▶ [Exercise instructions]: Give back every entry below, exactly as written.

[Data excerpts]

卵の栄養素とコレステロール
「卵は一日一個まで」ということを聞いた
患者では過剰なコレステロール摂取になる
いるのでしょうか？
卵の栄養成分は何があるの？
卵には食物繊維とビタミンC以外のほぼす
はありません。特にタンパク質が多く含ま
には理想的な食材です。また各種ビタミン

▶ [The completed task]:
卵の栄養素とコレステロール
「卵は一日一個まで」ということを聞いた
患者では過剰なコレステロール摂取になる
いるのでしょうか？
卵の栄養成分は何があるの？
卵には食物繊維とビタミンC以外のほぼす
はありません。特にタンパク質が多く含ま
には理想的な食材です。また各種ビタミン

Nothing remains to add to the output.